In an interview after the vote, Thielen blamed the leadership of the Senate and the House for forcing a bill she considers highly problematic when they could have crafted a bill with enforcement mechanisms.
Indeed, Senate leadership supported and overwhelmingly voted for the measure. Those voting yes were Senate President Ron Kouchi, Vice President Michelle Kidani, Majority Leader J. Kalani English and Majority Caucus Leader Dru Kanuha.
Lawmakers from the neighbor islands voted for the Airbnb bill by a 3-to-1 margin, with six voting yes and two voting no.
Kauai, Maui and the Big Island have all enacted ordinances regulating short-term rentals in some way, leaving Oahu with the weakest enforcement. Some neighbor island legislators made that point on the floor.
Sen. Roz Baker, who represents Maui and who voted for the measure, blamed the state’s problem on the City and County of Honolulu and its failure to act. She said that city administrators told state lawmakers last year that they knew where all the illegal rentals are and how much they are earning. She said that Honolulu did not need more information from the state.

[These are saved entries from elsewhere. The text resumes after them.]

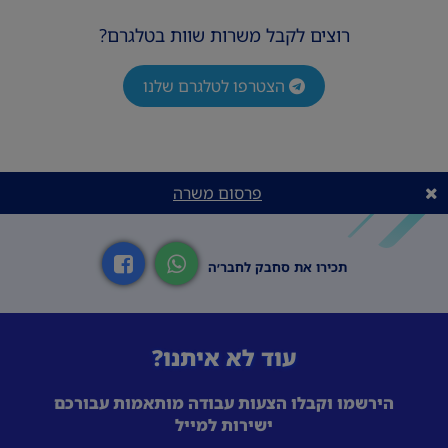
במוסד בטחוני צה"ל/ משטרה/ שב"ס. - עבר ללא
דופי. למתאימים /ות מובטחת עבודה בתנאים
רוצים לקבל משרות שוות בטלגרם?
מעולים מותנה במעבר סיווג בטחוני
הצטרפו לטלגרם שלנו
פרסום משרה
תכירו את סחבק לחבר׳ה
עוד לא איתנו?
הירשמו וקבלו הצעות עבודה מותאמות עבורכם
ישירות למייל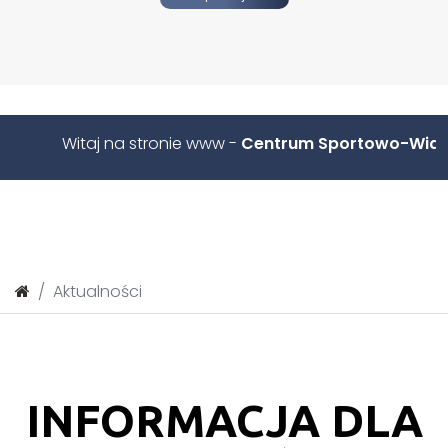
Witaj na stronie www -
Centrum Sportowo-Widowis
Aktualności
INFORMACJA DLA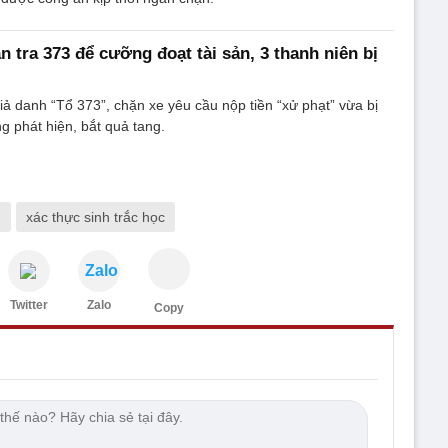
n tra 373 để cưỡng đoạt tài sản, 3 thanh niên bị
ả danh “Tổ 373”, chặn xe yêu cầu nộp tiền “xử phạt” vừa bị
g phát hiện, bắt quả tang.
n
xác thực sinh trắc học
Zalo
Twitter
Zalo
Copy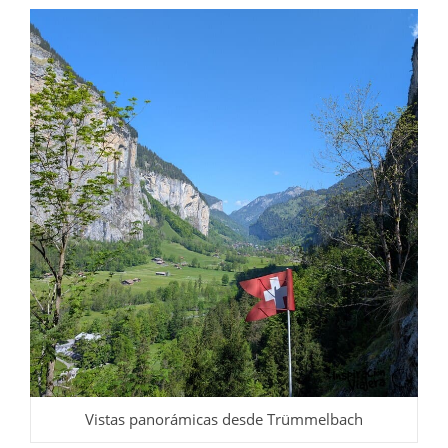
Vistas panorámicas desde Trümmelbach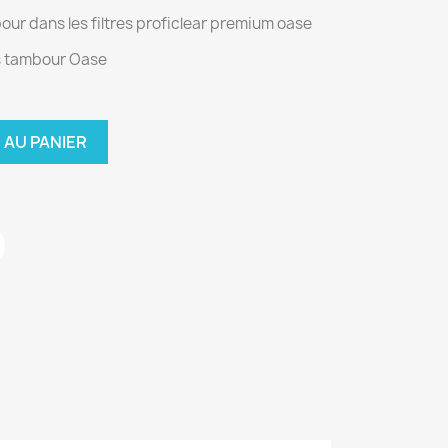
bour dans les filtres proficlear premium oase
s tambour Oase
 AU PANIER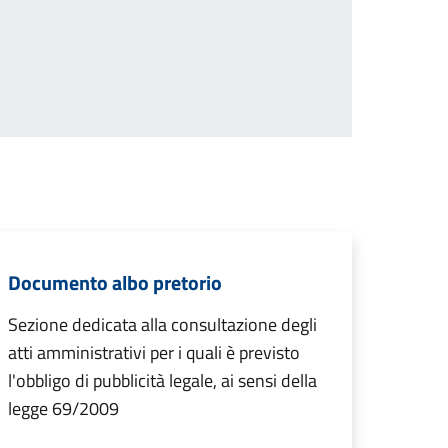
Documento albo pretorio
Sezione dedicata alla consultazione degli
atti amministrativi per i quali è previsto
l'obbligo di pubblicità legale, ai sensi della
legge 69/2009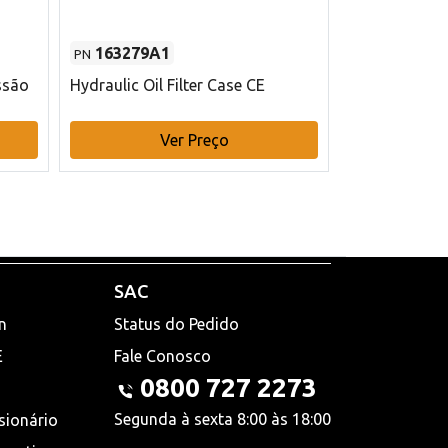
163279A1
48145970
PN
PN
ssão
Hydraulic Oil Filter Case CE
Filtro de com
x 75 mm L Ca
Ver Preço
V
SAC
n
Status do Pedido
E
Fale Conosco
0800 727 2273
Segunda à sexta 8:00 às 18:00
sionário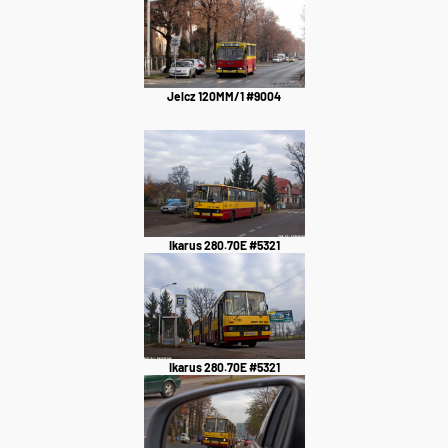
Jelcz 120MM/1 #9004
Ikarus 280.70E #5321
Ikarus 280.70E #5321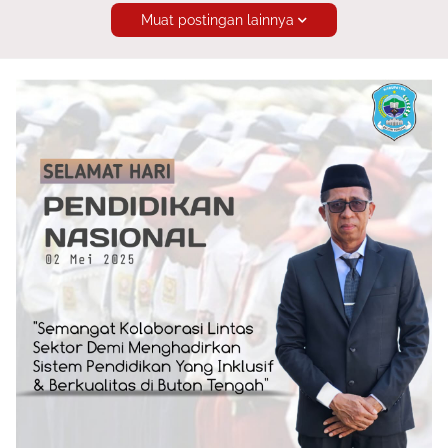
Muat postingan lainnya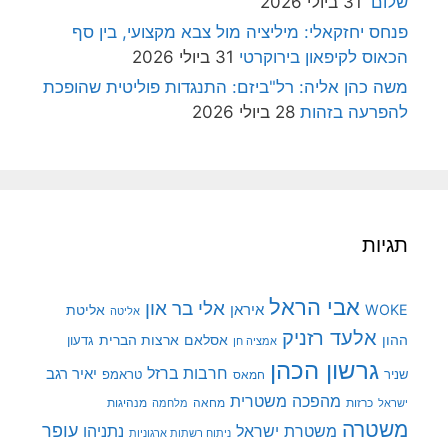
שלום'
31 ביולי 2026
פנחס יחזקאלי: מיליציה מול צבא מקצועי, בין סף
הכאוס לקיפאון בירוקרטי
31 ביולי 2026
משה כהן אליה: רל"ביזם: התנגדות פוליטית שהופכת
להפרעה בזהות
28 ביולי 2026
תגיות
אבי הראל
אלי בר און
איראן
WOKE
אליטת
אליטה
אלעד רזניק
ההון
אסלאם
ארצות הברית
גדעון
אמציה חן
גרשון הכהן
חרבות ברזל
יאיר רגב
שניר
טראמפ
חמאס
מהפכה משטרית
מנהיגות
ישראל
כרזות
מחאה
מלחמה
משטרה
עופר
משטרת ישראל
נתניהו
ניתוח רשתות ארגוניות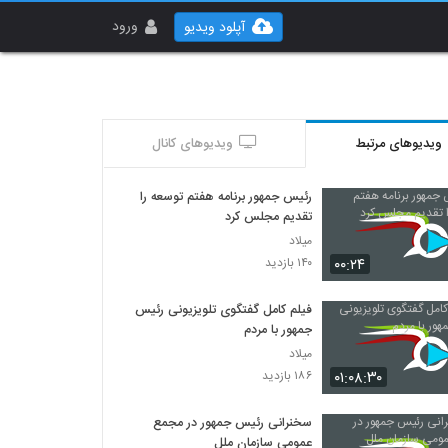
ورود
آپلود ویدیو
ویدیوهای مرتبط
ویدیوهای کانال
رئیس جمهور برنامه هفتم توسعه را
تقدیم مجلس کرد
میلاد
۰۰:۲۴
۱۴۰ بازدید
فیلم کامل گفتگوی تلویزیونی رئیس
جمهور با مردم
میلاد
۰۱:۰۸:۳۰
۱۸۶ بازدید
سخنرانی رئیس جمهور در مجمع
عمومی سازمان ملل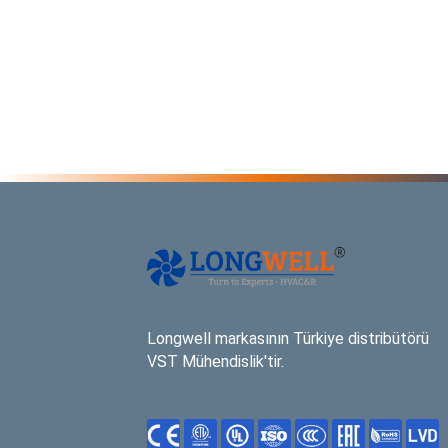
Longwell markasının Türkiye distribütörü
VST Mühendislik'tir.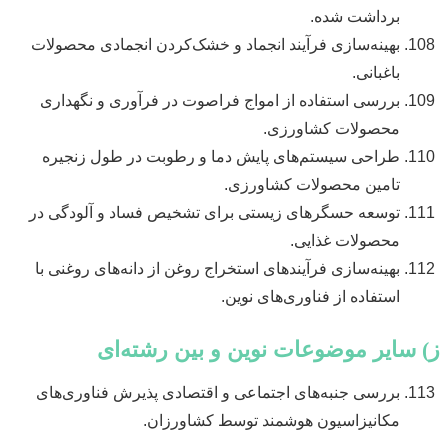
برداشت شده.
بهینه‌سازی فرآیند انجماد و خشک‌کردن انجمادی محصولات
باغبانی.
بررسی استفاده از امواج فراصوت در فرآوری و نگهداری
محصولات کشاورزی.
طراحی سیستم‌های پایش دما و رطوبت در طول زنجیره
تامین محصولات کشاورزی.
توسعه حسگرهای زیستی برای تشخیص فساد و آلودگی در
محصولات غذایی.
بهینه‌سازی فرآیندهای استخراج روغن از دانه‌های روغنی با
استفاده از فناوری‌های نوین.
ز) سایر موضوعات نوین و بین رشته‌ای
بررسی جنبه‌های اجتماعی و اقتصادی پذیرش فناوری‌های
مکانیزاسیون هوشمند توسط کشاورزان.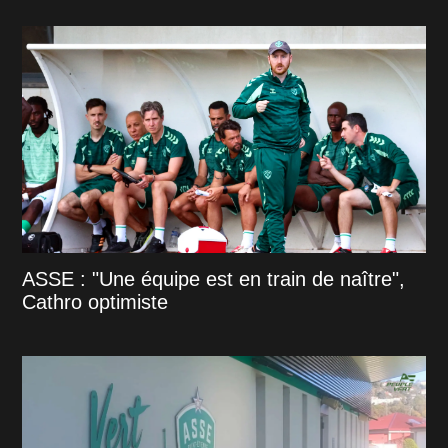
ASSE : "Une équipe est en train de naître",
Cathro optimiste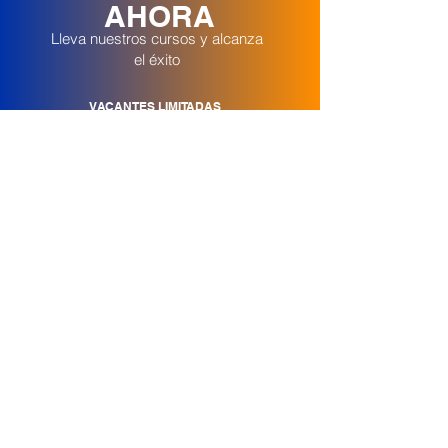
AHORA
Lleva nuestros cursos y alcanza
el éxito
VACANTES LIMITADAS
MATRICÚLATE AHORA
Síguenos en Redes
Contáctenos
Nosotros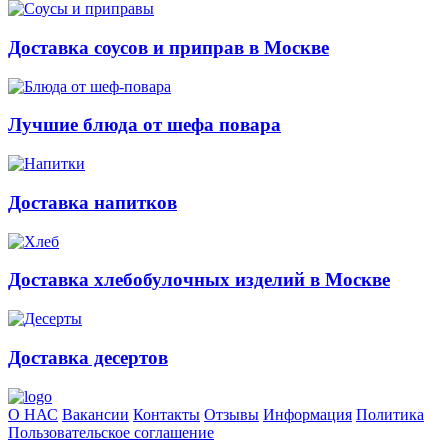
Доставка соусов и приправ в Москве
Лучшие блюда от шефа повара
Доставка напитков
Доставка хлебобулочных изделий в Москве
Доставка десертов
О НАС
Вакансии
Контакты
Отзывы
Информация
Политика
Пользовательское соглашение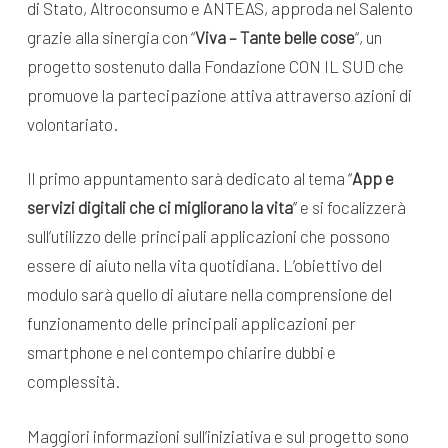
di Stato, Altroconsumo e ANTEAS, approda nel Salento
grazie alla sinergia con “
Viva – Tante belle cose
“, un
progetto sostenuto dalla Fondazione CON IL SUD che
promuove la partecipazione attiva attraverso azioni di
volontariato.
Il primo appuntamento sarà dedicato al tema “
App e
servizi digitali che ci migliorano la vita
” e si focalizzerà
sull’utilizzo delle principali applicazioni che possono
essere di aiuto nella vita quotidiana. L’obiettivo del
modulo sarà quello di aiutare nella comprensione del
funzionamento delle principali applicazioni per
smartphone e nel contempo chiarire dubbi e
complessità.
Maggiori informazioni sull’iniziativa e sul progetto sono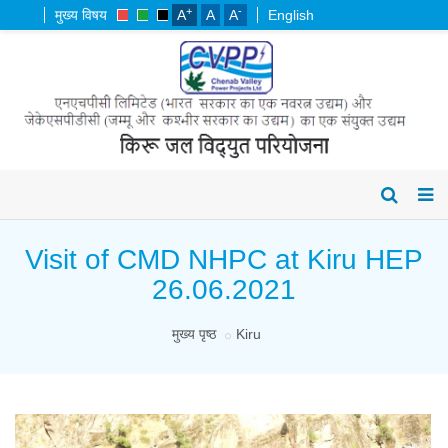
+
-
मुख्य विषय
A
A
A
English
Visit of CMD NHPC at Kiru HEP
26.06.2021
मुख्य पृष्ठ
Kiru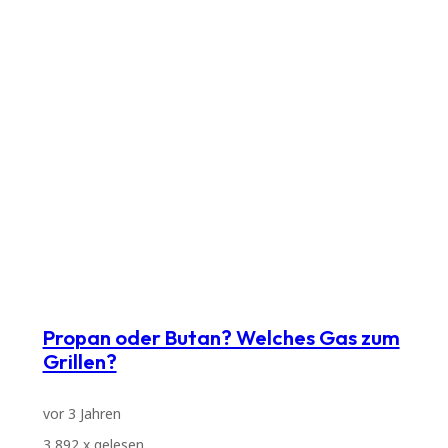
Propan oder Butan? Welches Gas zum
Grillen?
vor 3 Jahren
3,892
x gelesen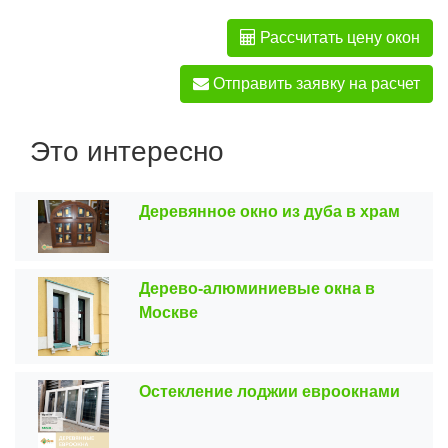
Рассчитать цену окон
Отправить заявку на расчет
Это интересно
Деревянное окно из дуба в храм
Дерево-алюминиевые окна в
Москве
Остекление лоджии евроокнами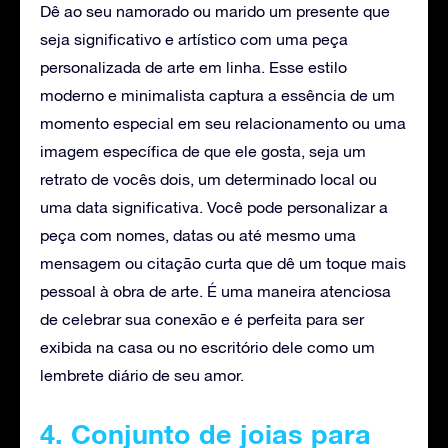
Dê ao seu namorado ou marido um presente que
seja significativo e artístico com uma peça
personalizada de arte em linha. Esse estilo
moderno e minimalista captura a essência de um
momento especial em seu relacionamento ou uma
imagem específica de que ele gosta, seja um
retrato de vocês dois, um determinado local ou
uma data significativa. Você pode personalizar a
peça com nomes, datas ou até mesmo uma
mensagem ou citação curta que dê um toque mais
pessoal à obra de arte. É uma maneira atenciosa
de celebrar sua conexão e é perfeita para ser
exibida na casa ou no escritório dele como um
lembrete diário de seu amor.
4. Conjunto de joias para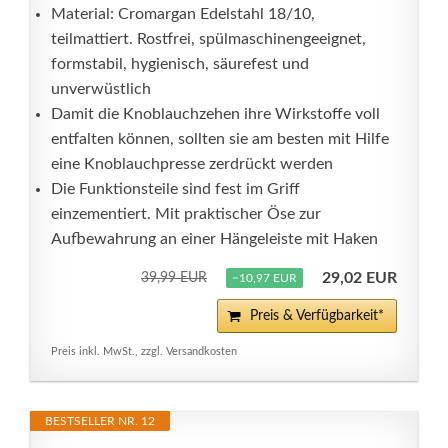
Material: Cromargan Edelstahl 18/10,
teilmattiert. Rostfrei, spülmaschinengeeignet,
formstabil, hygienisch, säurefest und
unverwüstlich
Damit die Knoblauchzehen ihre Wirkstoffe voll
entfalten können, sollten sie am besten mit Hilfe
eine Knoblauchpresse zerdrückt werden
Die Funktionsteile sind fest im Griff
einzementiert. Mit praktischer Öse zur
Aufbewahrung an einer Hängeleiste mit Haken
29,02 EUR
39,99 EUR
−10,97 EUR
Preis & Verfügbarkeit*
Preis inkl. MwSt., zzgl. Versandkosten
BESTSELLER NR. 12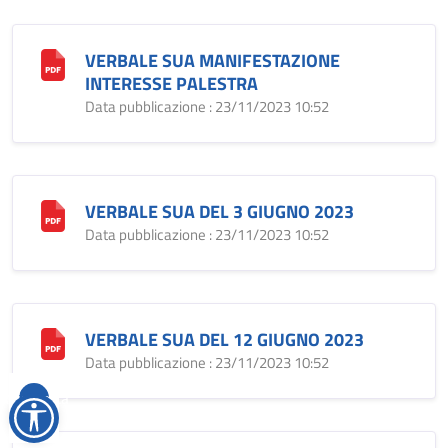
VERBALE SUA MANIFESTAZIONE
INTERESSE PALESTRA
Data pubblicazione : 23/11/2023 10:52
VERBALE SUA DEL 3 GIUGNO 2023
Data pubblicazione : 23/11/2023 10:52
VERBALE SUA DEL 12 GIUGNO 2023
Data pubblicazione : 23/11/2023 10:52
Reimposta
tutto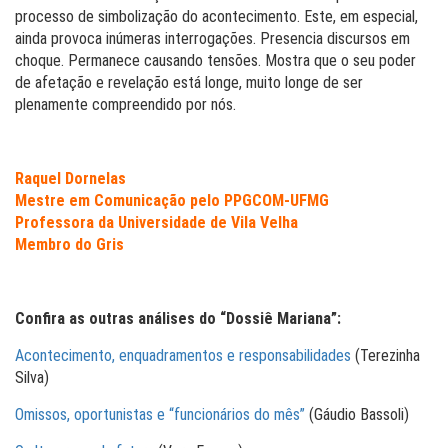
processo de simbolização do acontecimento. Este, em especial,
ainda provoca inúmeras interrogações. Presencia discursos em
choque. Permanece causando tensões. Mostra que o seu poder
de afetação e revelação está longe, muito longe de ser
plenamente compreendido por nós.
Raquel Dornelas
Mestre em Comunicação pelo PPGCOM-UFMG
Professora da Universidade de Vila Velha
Membro do Gris
Confira as outras análises do “Dossiê Mariana”:
Acontecimento, enquadramentos e responsabilidades
(Terezinha
Silva)
Omissos, oportunistas e “funcionários do mês”
(Gáudio Bassoli)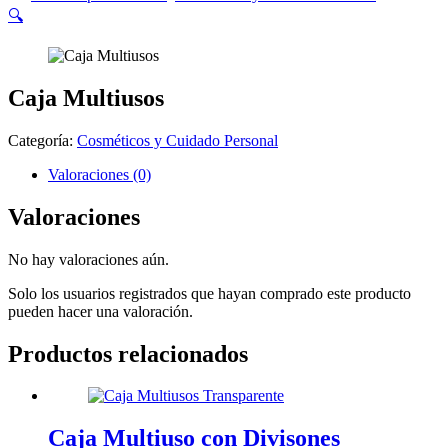
🔍
Caja Multiusos
Categoría:
Cosméticos y Cuidado Personal
Valoraciones (0)
Valoraciones
No hay valoraciones aún.
Solo los usuarios registrados que hayan comprado este producto
pueden hacer una valoración.
Productos relacionados
Caja Multiuso con Divisones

The bill’s opponents described how their neighborhoods are changing in the face of increasing tourism and visitors who prefer boutique housing in residential areas than the hotel districts.
“Over the years, I’ve seen the vacation rental industry destroy our island home by replacing local families,” Thielen said on the floor. “I come from a community that would not understand me doing anything but a no vote on this.”
Thielen said that the Kailua neighborhood she grew up in and that she still represents was “whfft! gone long ago,” to vacation rentals, and that now she is fighting for Waimanalo, Kaneohe and Hawaii Kai.
“This is going to get worse and worse,” she said.
Fevella said Ewa Beach is “getting slapped, cracked and everything you can think of” because vacation rentals are displacing long-time families.
“Beautiful, plenty local families, plenty ohana are getting ripped apart by these vacation rentals,” he said. “Simple country homes, built in the 1940s, early ’50s, three bedroom, very small, very country, and now 15 vacation rental adults decide to rent them.”
He begged his fellow lawmakers to vote no on the bill.
“In Ewa Beach, my community speaks loud to me; they do not want this,” he said.
“No neighborhood, not yours, not mine, should be subject to something that’s not legal,” he said.
But for Wakai, whose district includes Kalihi, Hickam and Pearl Harbor, and for the rest of the dozen on the other side, the issue was much simpler.
“There are only a handful of TVRs that I know of in Kalihi and Salt Lake,” he wrote in an email. “My constituents are not beating down my door on this issue.”